I suspect that I should get one of the aftermarket springs for my tensioner and a crank for the tension adjsutment. The quick release lever doesn't throw anywhere near enough when the tension is cranked up to near the max. The Timberwolf folks make a big deal about de-tensioning the blade after use. They also sent an instruction book of about 12 pages with the blades with lots of advice on getting the most out of the saw and blades. The info is all on their website.
Now I just have to wait a year before these boards (and the next 2-3 dozen i will soon cut from this cherry tree) will be dry enough to use.
Bill
Bill, pardon my weak memory, but did you get the scoop about assembly adjustments when installing the riser kit on the G0555 (in earlier posts here)?forestgirl Another proud member of the "I Rocked With ToolDoc Club" .... :>) you can take the girl out of the forest, but you can't take the forest out of the girl ;-)
Jamie,
Thanks for asking. We:
1. Figured it out from this forum.
2. Got the details from this forum.
3. Got the details from Grizzly Tech Support via e-mail.
It's really pretty easy once the problem is understood.
Bill
" He explained that either in the setup or while using the saw the kerf had been damaged on one side and that what was causing the problems "
Hi Doug, I am just not understanding what you mean here. How is a kerf damaged?

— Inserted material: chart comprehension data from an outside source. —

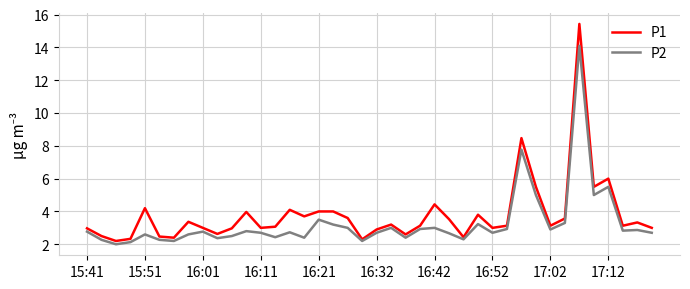

Which series has the largest range (max minus min)?

P1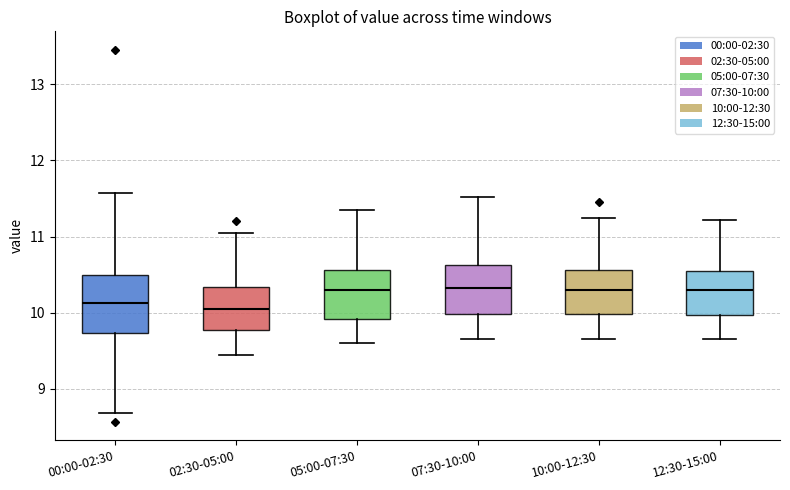

Reading left to right, read every box against the y-axis: the position of its median line, the range the box covers, and the ends of its whiskers. The values are not printed on the chart, so give them approximately, as read against the axis.

00:00-02:30: median 10.1, box 9.7 to 10.5, whiskers 8.7 to 11.6
02:30-05:00: median 10.1, box 9.8 to 10.3, whiskers 9.5 to 11.1
05:00-07:30: median 10.3, box 9.9 to 10.6, whiskers 9.6 to 11.4
07:30-10:00: median 10.3, box 10.0 to 10.6, whiskers 9.7 to 11.5
10:00-12:30: median 10.3, box 10.0 to 10.6, whiskers 9.7 to 11.3
12:30-15:00: median 10.3, box 10.0 to 10.6, whiskers 9.7 to 11.2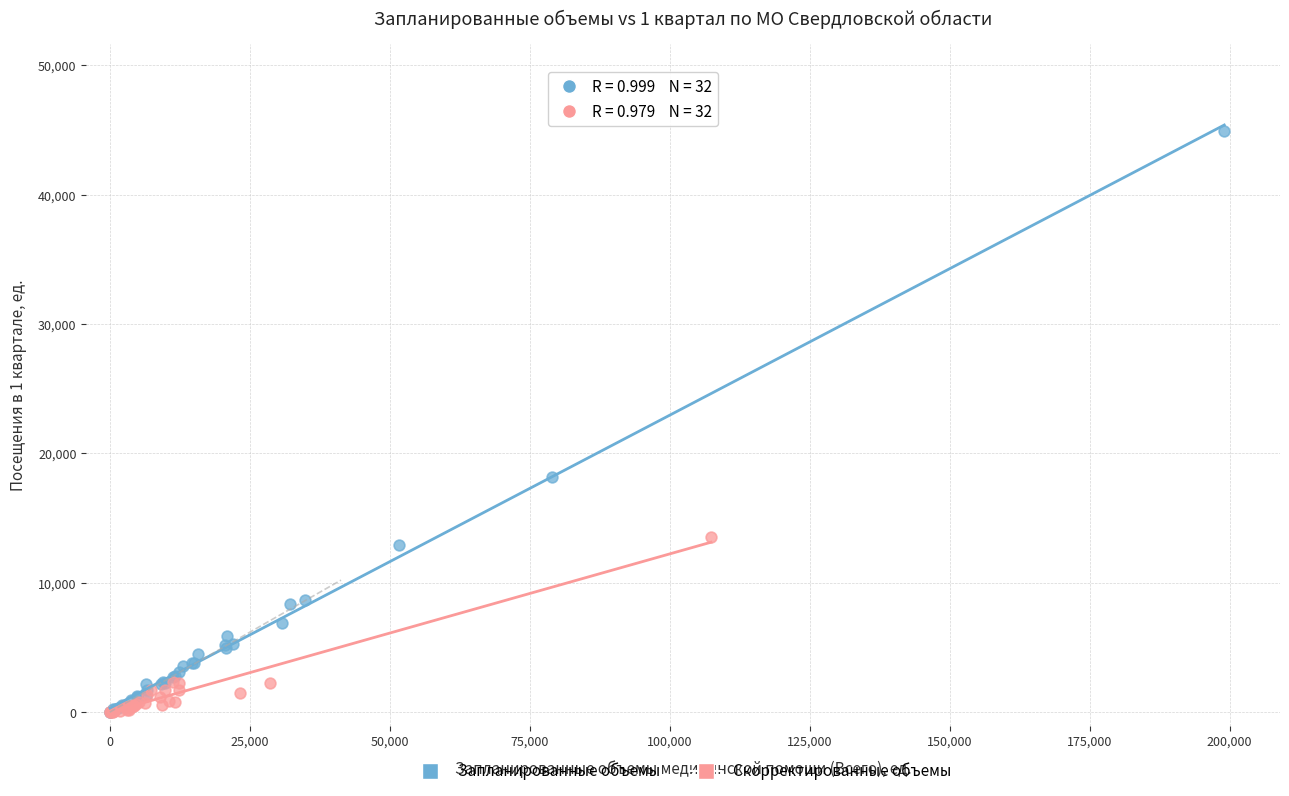

Which series reaches the maximum Y coordinate?

Запланированные объемы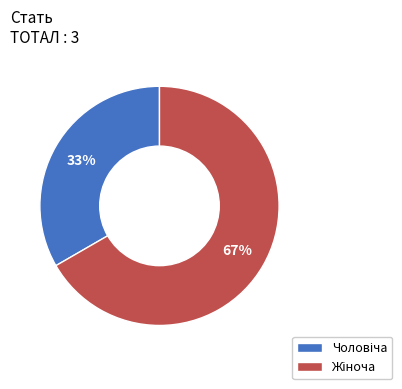

To the nearest percent, what is the average slice percentage?

50%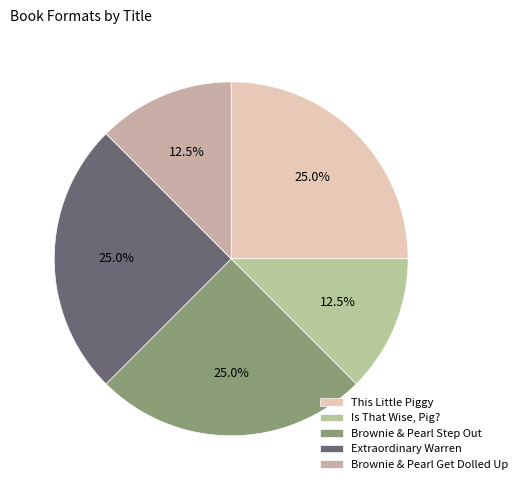

How many segments does this pie chart have?

5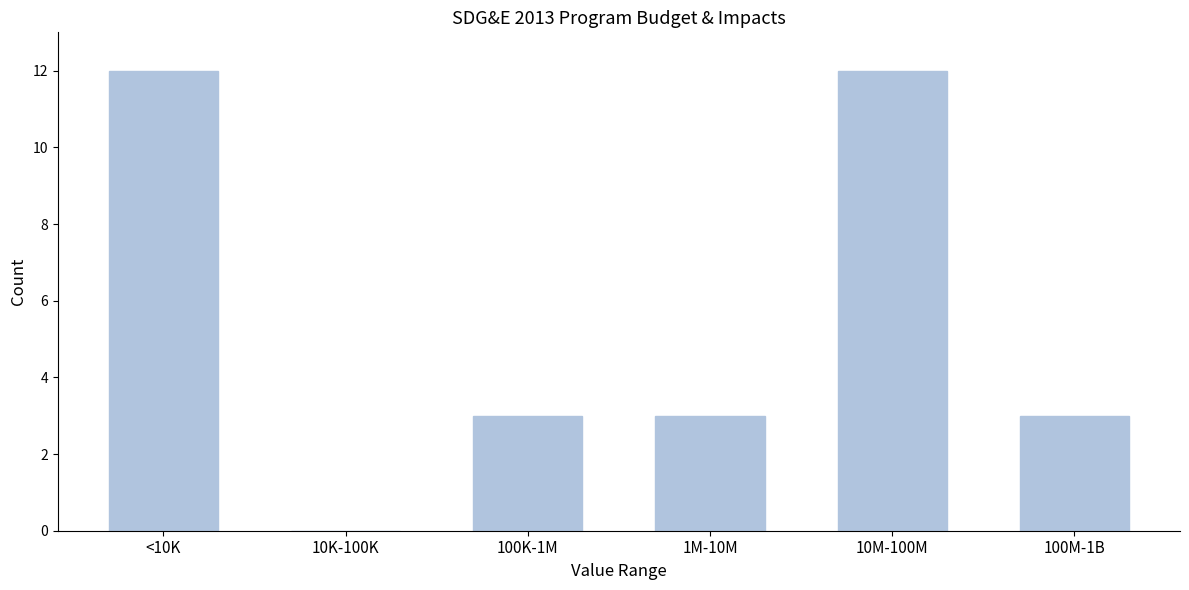

Reading left to right, extract all data points from this chart.

<10K=12	10K-100K=0	100K-1M=3	1M-10M=3	10M-100M=12	100M-1B=3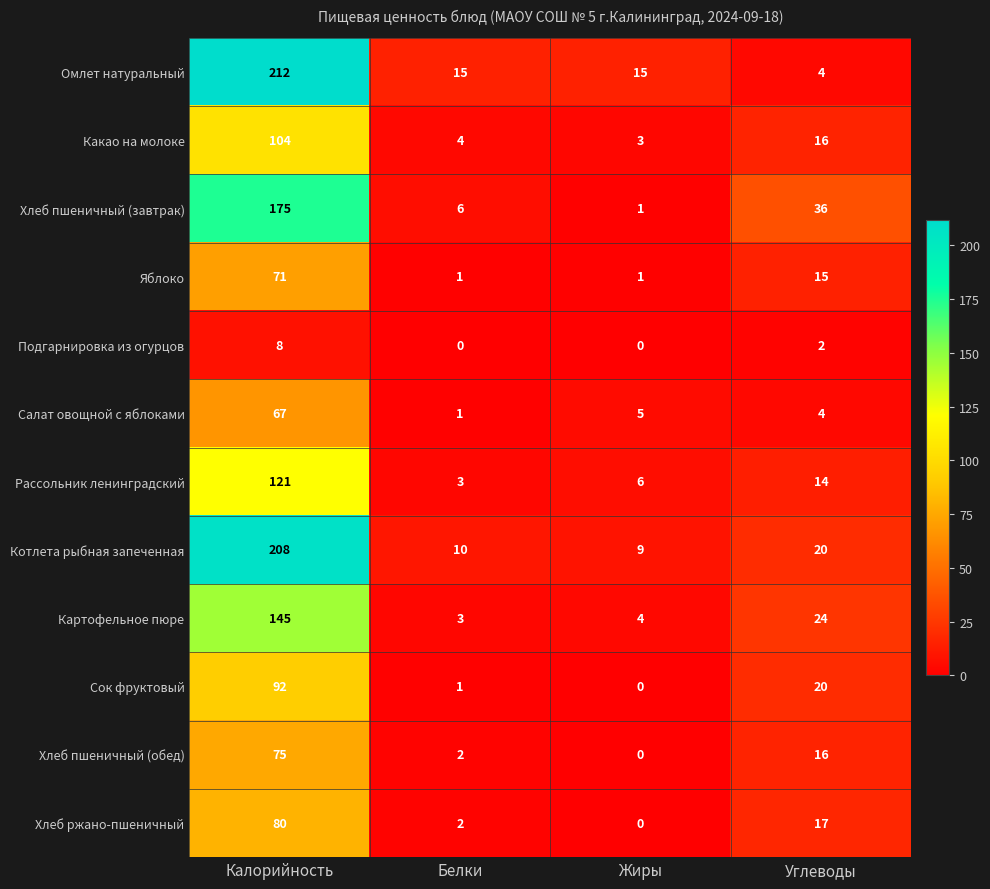

Rank the categories by Рассольник ленинградский value from highest to lowest.

Калорийность, Углеводы, Жиры, Белки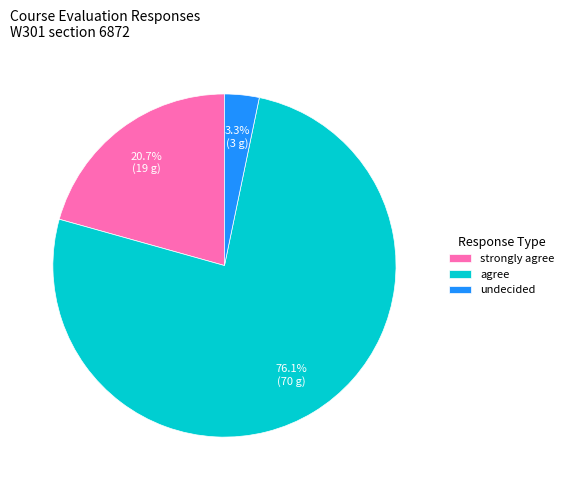

What is the largest slice in the pie chart?

agree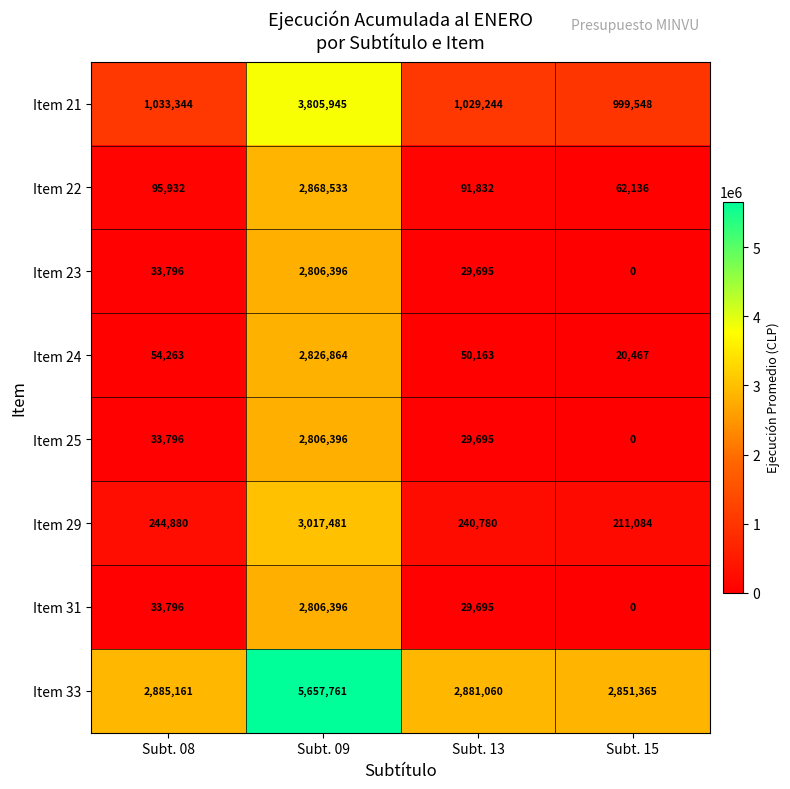

What is the difference between the highest and lowest values at Subt. 09?

2851365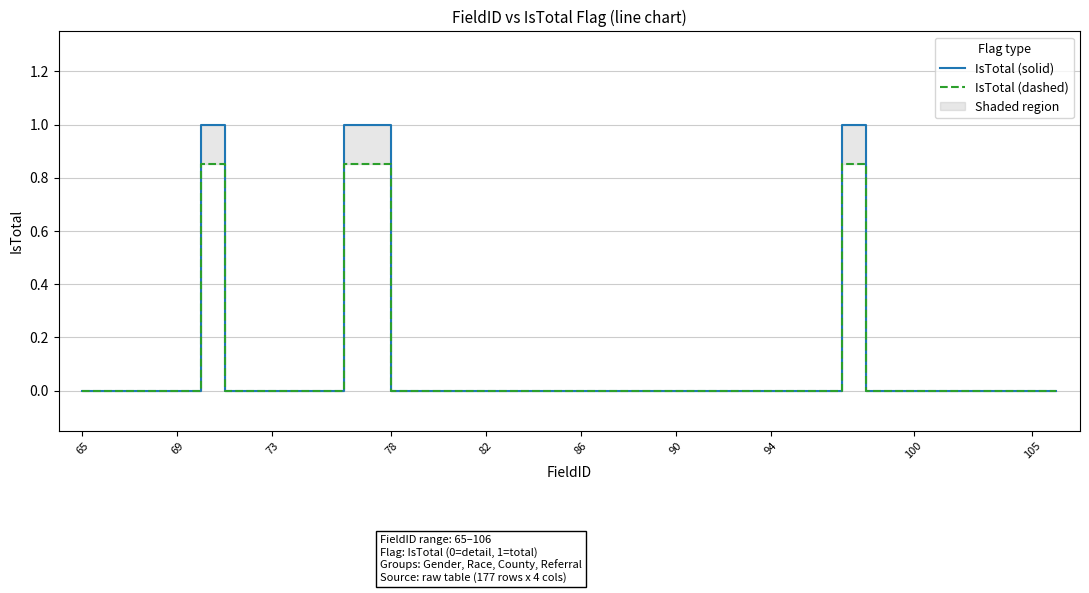

Is the value of IsTotal (dashed) at 21 greater than the value of IsTotal (solid) at 78?

No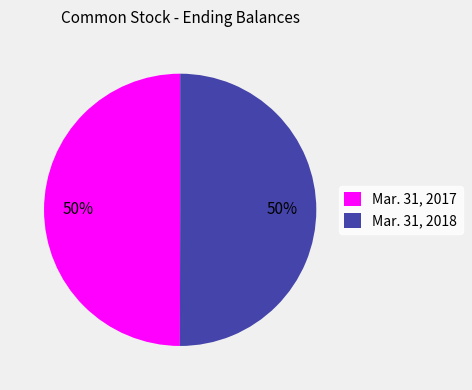

How many slices are in this pie chart?

2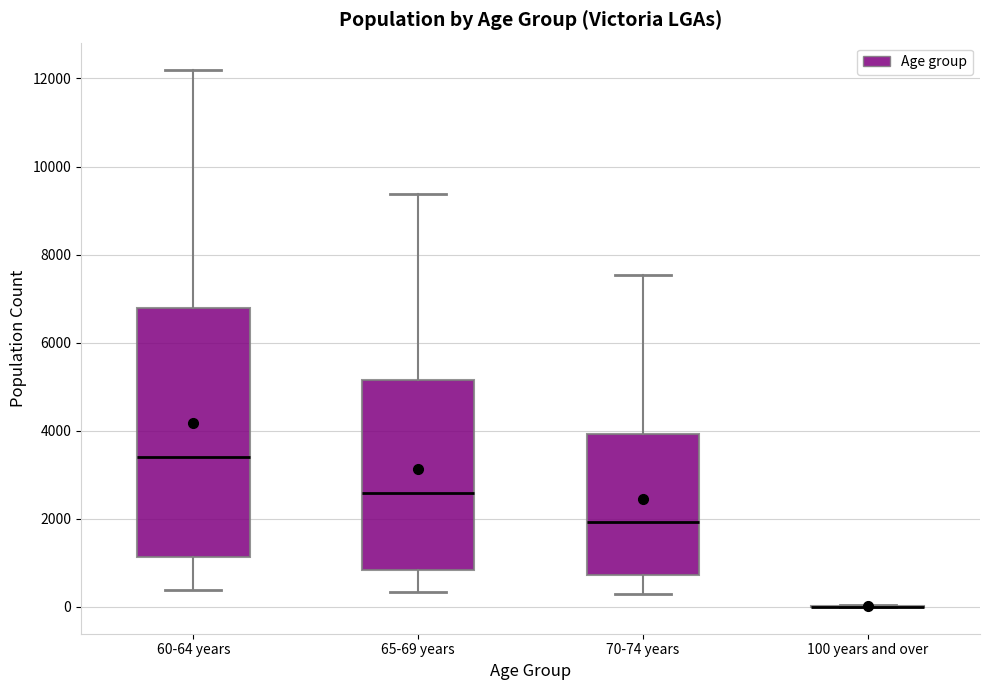

Where does the upper whisker of the box for 60-64 years end on the y-axis? The values are not printed on the chart, so give them approximately, as read against the axis.

12200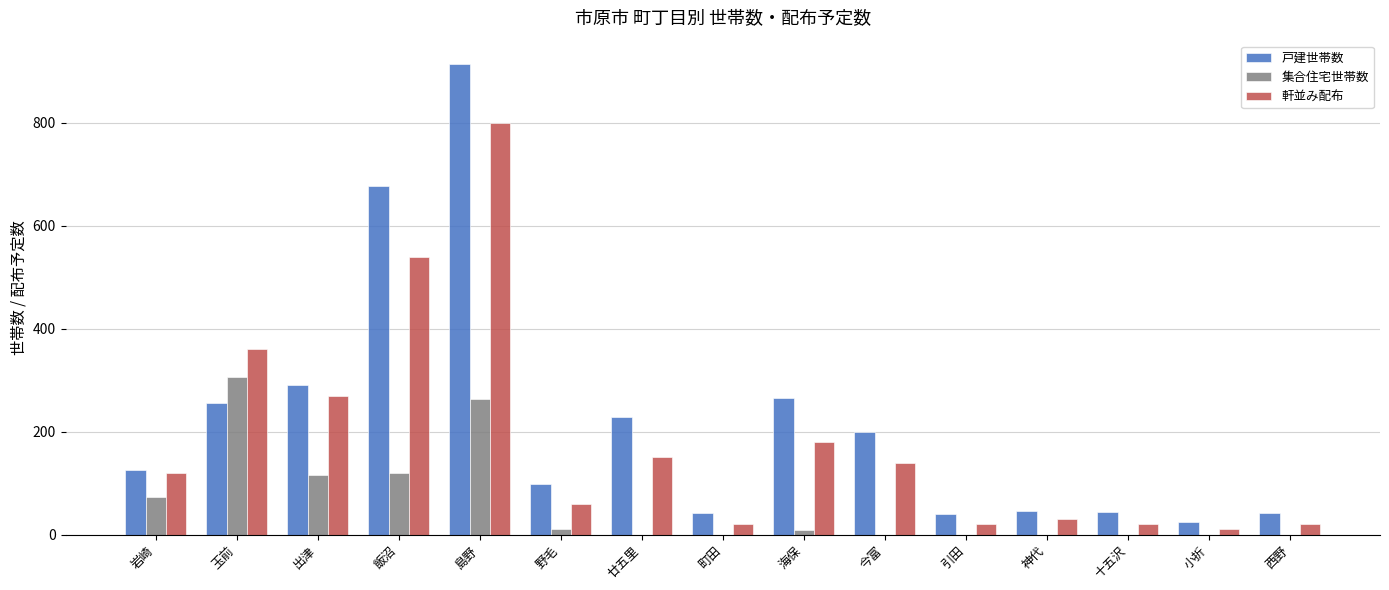

Is the value of 軒並み配布 at 飯沼 greater than the value of 集合住宅世帯数 at 神代?

Yes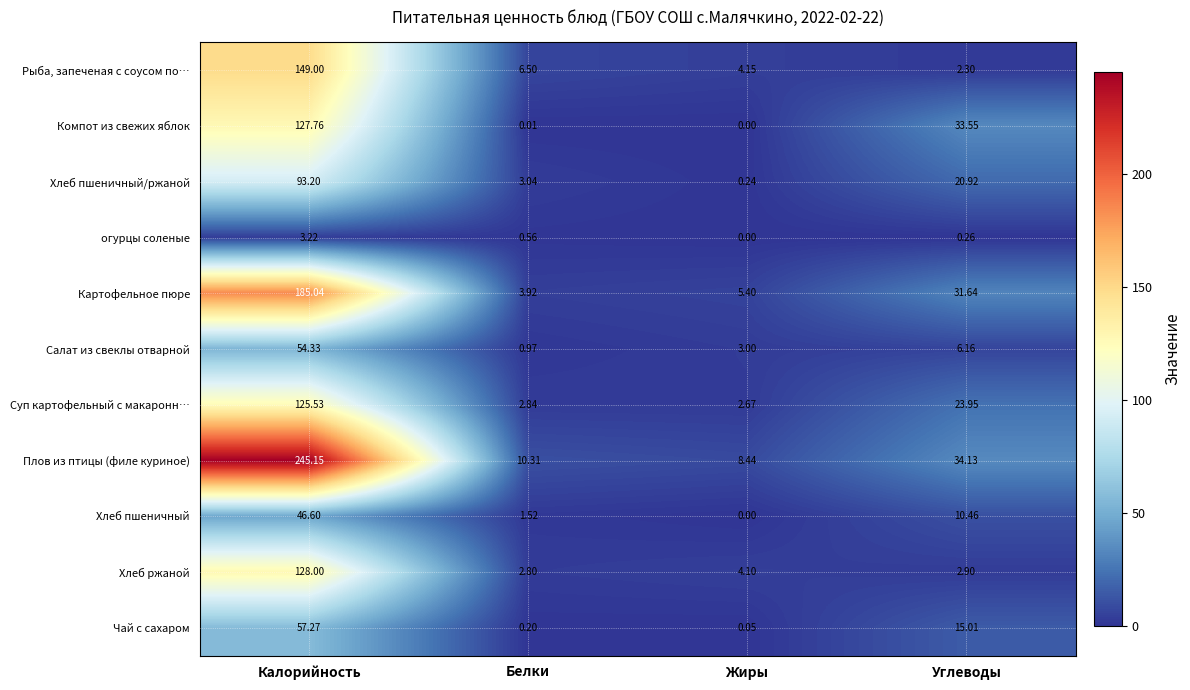

What is the difference between the highest and lowest values at Углеводы?

33.9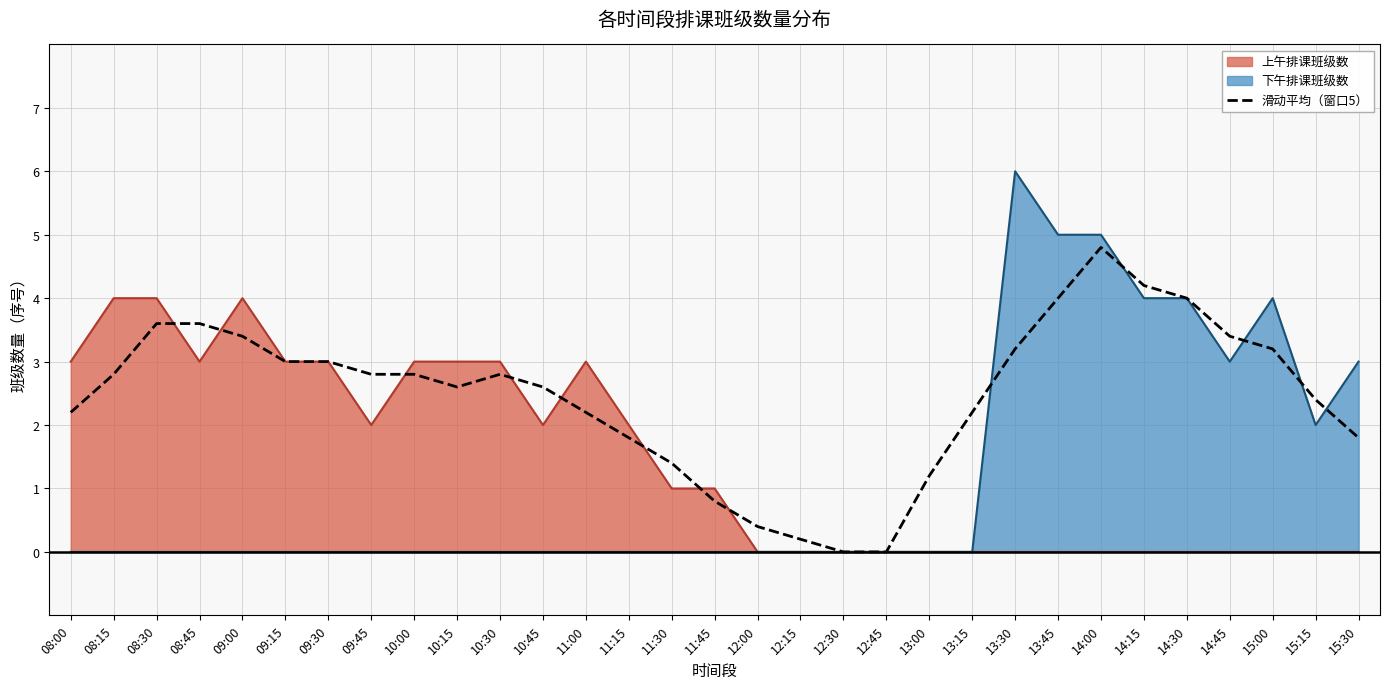

What is the label of the 26th point from the right?

09:15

I was having problems with drift and that wonderful high pitched squeal until I finally bought a quality blade (1/2" 3tpi HT "woodslicer" from Highland Hardware). Great blade.
I did have a damaged insert but filing enough room for the blade solved that.
Brian
Y'Know, I was thrilled with my WoodSlicer too; but halfway through my project it started cutting terribly to one side. I had thought that it was my fault--hit some grit, maybe, or just dirty wood--but when I was discussing this with a rep at the MiniMax booth at a recent Denver show, he said that they are known to dull quickly becuase they're an actually adapted meat blade. Any thoughts on that?I tell you, we are here to fart around, and don't let anybody tell you different. --K Vonnegut
Brian,
In my pre-CHristmas muddled mental state I mis-spoke when I said "kerf." I meant to say that the set on one side of the blade was damanged and that would explain why the blade would not track, would burn on one side only and cup due to uneven tension.
Sorry if I caused you any confusion by using an incorrect term.
Doug
Doesn't take much to confuse me Mark! I should have realized what you meant.
Happy New Year!
Brian
""he asked if the metal blade insert was chewed up any""
Are you referring to the insert in the table here, or something else? Thanks.
Don
Table insert.
Thank you. I'm not familiar with the Grizz saw, and didn't know if the mentioned insert was something specific to thier saw.